● **Source passage**
○ ○ ○ ○ ○

Richard Baer, the co-owner of Albert's Pizza in Ronkonkoma who...

Richard Baer, the co-owner of Albert's Pizza in Ronkonkoma who runs a popular pay-it-forward pizza campaign, received this note recently from a customer crediting the gesture with saving him from suicidal thoughts. Credit: Richard Baer

A pay-it-forward pizza campaign has brightened the days of dozens since it first launched in January, but has done much more for a recent widower.

Richard Baer, who co-owns Albert’s Pizza in Ronkonkoma, got an emotional thank-you last week from a customer who said receiving a free pie and a note of encouragement from a stranger lifted him from a deep despair that included suicidal thoughts.

○ ○ ○ ○ ○

● **To do**
A. Duplicate the passage about the pay-it-forward pizza campaign above, beginning at the words "Richard Baer, who" and stopping after "included suicidal thoughts.".
B. Pick out every line of the records below that contains the string "entities", and copy each one.

○ ○ ○ ○ ○

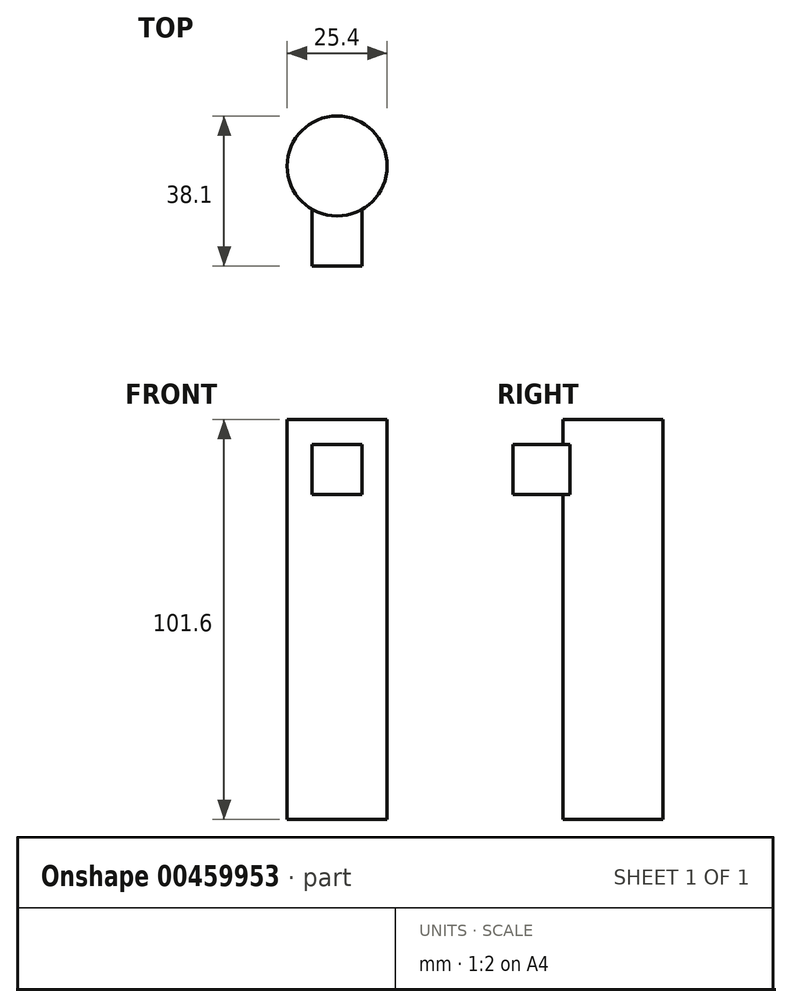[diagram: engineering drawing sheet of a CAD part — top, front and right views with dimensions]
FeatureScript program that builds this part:
annotation { "Feature Type Name" : "Feature", "Feature Type Description" : "" }
export const myFeature = defineFeature(function(context is Context, id is Id, definition is map)
    precondition{}
    {
        {
            var Q0;
            Q0=qCreatedBy(makeId("Top.planeOp"),FACE);
            var sketch = newSketch(context, id + "F0", { "sketchPlane" : qUnion([Q0])});
            skCircle(sketch, "E0", {"center": v(0, 0) * mm, "radius": 12.7 * mm});
            skSolve(sketch);
        }
        {
            var Q0;
            Q0=makeQuery(id+"F0.imprint","IMPRINT",FACE,{"disambiguationData":[TD([[makeQuery(id+"F0.imprint","IMPRINT",EDGE,{"derivedFrom":sQuery(id+"F0.wireOp",EDGE,"E0")}),1.0]])]});
            extrude(context, id + "F1", {"entities" : qUnion([Q0]), "depth" : 101.6 * mm});
        }
        {
            var Q0;
            Q0=qCreatedBy(makeId("Front.planeOp"),FACE);
            cPlane(context, id + "F2", {"entities" : qUnion([Q0]), "cplaneType" : CPlaneType.OFFSET, "offset" : 25.4 * mm, "width" : 152.4 * mm, "height" : 152.4 * mm});
        }
        {
            var Q0;
            Q0=qCreatedBy(id+"F2.planeOp",FACE);
            var sketch = newSketch(context, id + "F3", { "sketchPlane" : qUnion([Q0])});
            skLineSegment(sketch, "E1.bottom", {"start": v(-6.35, 95.25) * mm, "end": v(6.35, 95.25) * mm});
            skLineSegment(sketch, "E1.top", {"start": v(-6.35, 82.55) * mm, "end": v(6.35, 82.55) * mm});
            skLineSegment(sketch, "E1.left", {"start": v(-6.35, 95.25) * mm, "end": v(-6.35, 82.55) * mm});
            skLineSegment(sketch, "E1.right", {"start": v(6.35, 95.25) * mm, "end": v(6.35, 82.55) * mm});
            skLineSegment(sketch, "E2.0", {"start": v(-12.7, 101.6) * mm, "end": v(12.7, 101.6) * mm, "construction": true});
            skLineSegment(sketch, "E3", {"start": v(0, 101.6) * mm, "end": v(0, 62.07) * mm, "construction": true});
            skPoint(sketch, "E3.endSnap0", {"position": v(0, 101.6) * mm});
            skSolve(sketch);
        }
        {
            var Q0;
            Q0=makeQuery(id+"F3.imprint","IMPRINT",FACE,{"disambiguationData":[TD([[makeQuery(id+"F3.imprint","IMPRINT",EDGE,{"derivedFrom":sQuery(id+"F3.wireOp",EDGE,"E1.bottom")}),-1.0]])]});
            extrude(context, id + "F4", {"entities" : qUnion([Q0]), "operationType" : NewBodyOperationType.ADD, "endBound" : BoundingType.UP_TO_NEXT, "oppositeDirection" : true, "depth" : 25.4 * mm});
        }
    });
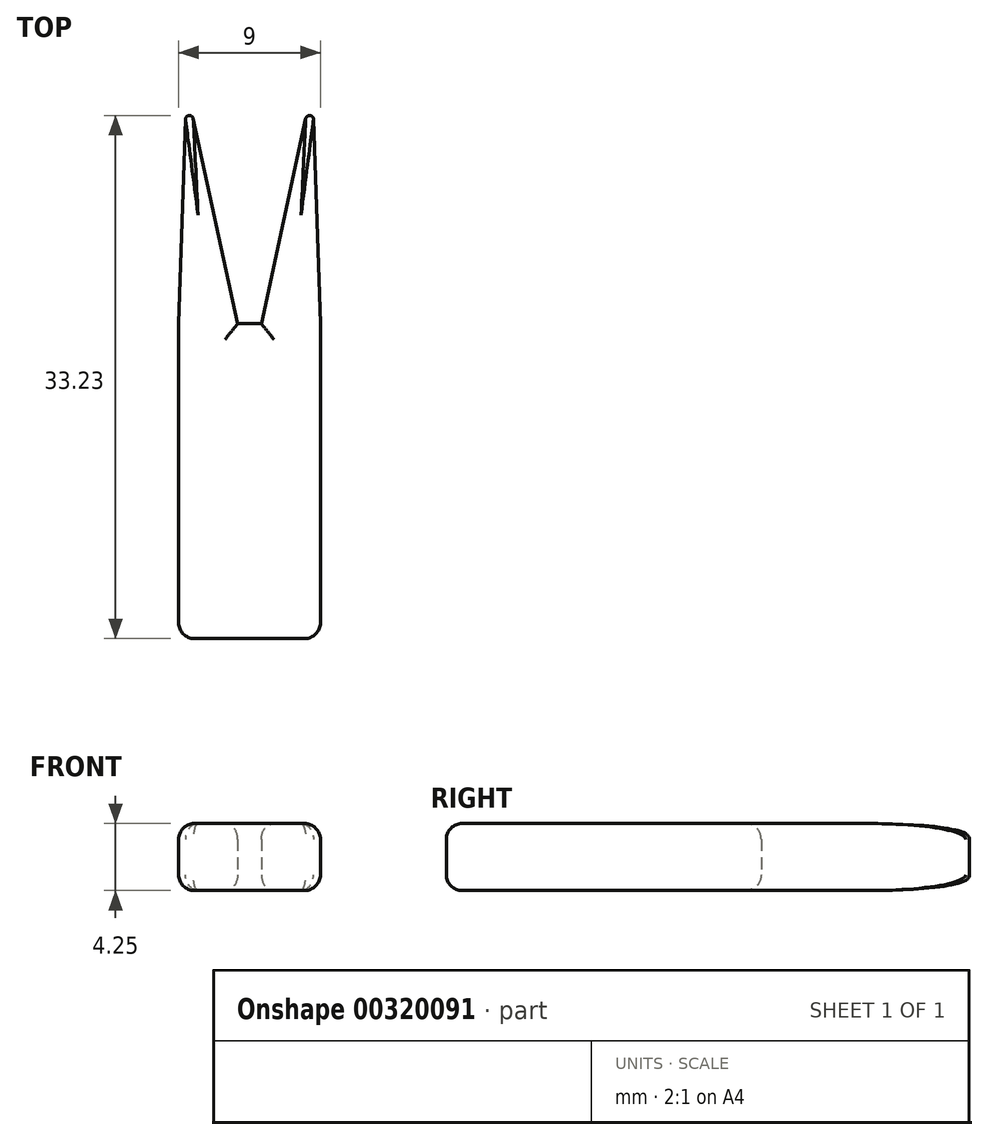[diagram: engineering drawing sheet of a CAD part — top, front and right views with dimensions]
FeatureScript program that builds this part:
annotation { "Feature Type Name" : "Feature", "Feature Type Description" : "" }
export const myFeature = defineFeature(function(context is Context, id is Id, definition is map)
    precondition{}
    {
        {
            var Q0;
            Q0=qCreatedBy(makeId("Top.planeOp"),FACE);
            var sketch = newSketch(context, id + "F0", { "sketchPlane" : qUnion([Q0])});
            skLineSegment(sketch, "E0.bottom", {"start": v(4.5, 10) * mm, "end": v(-4.5, 10) * mm});
            skLineSegment(sketch, "E0.top", {"start": v(4.5, -10) * mm, "end": v(-4.5, -10) * mm});
            skLineSegment(sketch, "E0.left", {"start": v(4.5, 10) * mm, "end": v(4.5, -10) * mm});
            skLineSegment(sketch, "E0.right", {"start": v(-4.5, 10) * mm, "end": v(-4.5, -10) * mm});
            skPoint(sketch, "E0.middle", {"position": v(0, 0) * mm});
            skLineSegment(sketch, "E1", {"start": v(-0.75, 10) * mm, "end": v(-4, 25) * mm});
            skLineSegment(sketch, "E2.MirrorCS", {"start": v(0.75, 10) * mm, "end": v(4, 25) * mm});
            skLineSegment(sketch, "E3", {"start": v(-4, 25) * mm, "end": v(-4.5, 10) * mm});
            skLineSegment(sketch, "E4.MirrorCS", {"start": v(4, 25) * mm, "end": v(4.5, 10) * mm});
            skPoint(sketch, "E5", {"position": v(-3.25, 21.54) * mm});
            skPoint(sketch, "E6.MirrorP", {"position": v(3.25, 21.54) * mm});
            skSolve(sketch);
        }
        {
            var Q0;
            Q0=makeQuery(id+"F0.imprint","IMPRINT",FACE,{"disambiguationData":[TD([[makeQuery(id+"F0.imprint","IMPRINT",EDGE,{"derivedFrom":sQuery(id+"F0.wireOp",EDGE,"E0.top")}),-1.0]])]});
            var Q1;
            {var subQ2=sQuery(id+"F0.wireOp",EDGE,"E1");Q1=makeQuery(id+"F0.imprint","IMPRINT",FACE,{"disambiguationData":[TD([[makeQuery(id+"F0.imprint","IMPRINT",EDGE,{"derivedFrom":subQ2}),1.0]])]});}
            var Q2;
            {var subQ2=sQuery(id+"F0.wireOp",EDGE,"E2.MirrorCS");Q2=makeQuery(id+"F0.imprint","IMPRINT",FACE,{"disambiguationData":[TD([[makeQuery(id+"F0.imprint","IMPRINT",EDGE,{"derivedFrom":subQ2}),-1.0]])]});}
            extrude(context, id + "F1", {"entities" : qUnion([Q0, Q1, Q2]), "depth" : 4.25 * mm});
        }
        {
            var Q0;
            Q0=makeQuery(id+"F1.opExtrude","CAP_FACE",FACE,{"disambiguationData":[OSD([sQuery(id+"F0.wireOp",EDGE,"E0.bottom"),sQuery(id+"F0.wireOp",EDGE,"E0.top"),sQuery(id+"F0.wireOp",EDGE,"E0.left"),sQuery(id+"F0.wireOp",EDGE,"E0.right"),sQuery(id+"F0.wireOp",EDGE,"E1"),sQuery(id+"F0.wireOp",EDGE,"E2.MirrorCS"),sQuery(id+"F0.wireOp",EDGE,"E3"),sQuery(id+"F0.wireOp",EDGE,"E4.MirrorCS")])],"isStart":false});
            var Q1;
            Q1=makeQuery(id+"F1.opExtrude","CAP_FACE",FACE,{"disambiguationData":[OSD([sQuery(id+"F0.wireOp",EDGE,"E0.bottom"),sQuery(id+"F0.wireOp",EDGE,"E0.top"),sQuery(id+"F0.wireOp",EDGE,"E0.left"),sQuery(id+"F0.wireOp",EDGE,"E0.right"),sQuery(id+"F0.wireOp",EDGE,"E1"),sQuery(id+"F0.wireOp",EDGE,"E2.MirrorCS"),sQuery(id+"F0.wireOp",EDGE,"E3"),sQuery(id+"F0.wireOp",EDGE,"E4.MirrorCS")])],"isStart":true});
            var Q2;
            Q2=makeQuery(id+"F1.opExtrude","SWEPT_FACE",FACE,{"disambiguationData":[OSD([sQuery(id+"F0.wireOp",EDGE,"E0.left")])]});
            var Q3;
            Q3=makeQuery(id+"F1.opExtrude","SWEPT_FACE",FACE,{"disambiguationData":[OSD([sQuery(id+"F0.wireOp",EDGE,"E0.right")])]});
            fillet(context, id + "F2", {"entities" : qUnion([Q0, Q1, Q2, Q3]), "radius" : 1 * mm, "tangentPropagation" : true, "allowEdgeOverflow" : false});
        }
        {
            var Q0;
            Q0=makeQuery(id+"F1.opExtrude","SWEPT_EDGE",EDGE,{"disambiguationData":[OSD([sQuery(id+"F0.wireOp",EDGE,"E2.MirrorCS"),sQuery(id+"F0.wireOp",EDGE,"E4.MirrorCS")])]});
            var Q1;
            Q1=makeQuery(id+"F1.opExtrude","SWEPT_EDGE",EDGE,{"disambiguationData":[OSD([sQuery(id+"F0.wireOp",EDGE,"E1"),sQuery(id+"F0.wireOp",EDGE,"E3")])]});
            fillet(context, id + "F3", {"entities" : qUnion([Q0, Q1]), "radius" : .25 * mm, "tangentPropagation" : true, "allowEdgeOverflow" : false});
        }
    });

○ ○ ○ ○ ○

● **Solutions to the exercise**
A.
Richard Baer, who co-owns Albert’s Pizza in Ronkonkoma, got an emotional thank-you last week from a customer who said receiving a free pie and a note of encouragement from a stranger lifted him from a deep despair that included suicidal thoughts.

B.
            extrude(context, id + "F1", {"entities" : qUnion([Q0]), "depth" : 101.6 * mm});
            cPlane(context, id + "F2", {"entities" : qUnion([Q0]), "cplaneType" : CPlaneType.OFFSET, "offset" : 25.4 * mm, "width" : 152.4 * mm, "height" : 152.4 * mm});
            extrude(context, id + "F4", {"entities" : qUnion([Q0]), "operationType" : NewBodyOperationType.ADD, "endBound" : BoundingType.UP_TO_NEXT, "oppositeDirection" : true, "depth" : 25.4 * mm});
            extrude(context, id + "F1", {"entities" : qUnion([Q0, Q1, Q2]), "depth" : 4.25 * mm});
            fillet(context, id + "F2", {"entities" : qUnion([Q0, Q1, Q2, Q3]), "radius" : 1 * mm, "tangentPropagation" : true, "allowEdgeOverflow" : false});
            fillet(context, id + "F3", {"entities" : qUnion([Q0, Q1]), "radius" : .25 * mm, "tangentPropagation" : true, "allowEdgeOverflow" : false});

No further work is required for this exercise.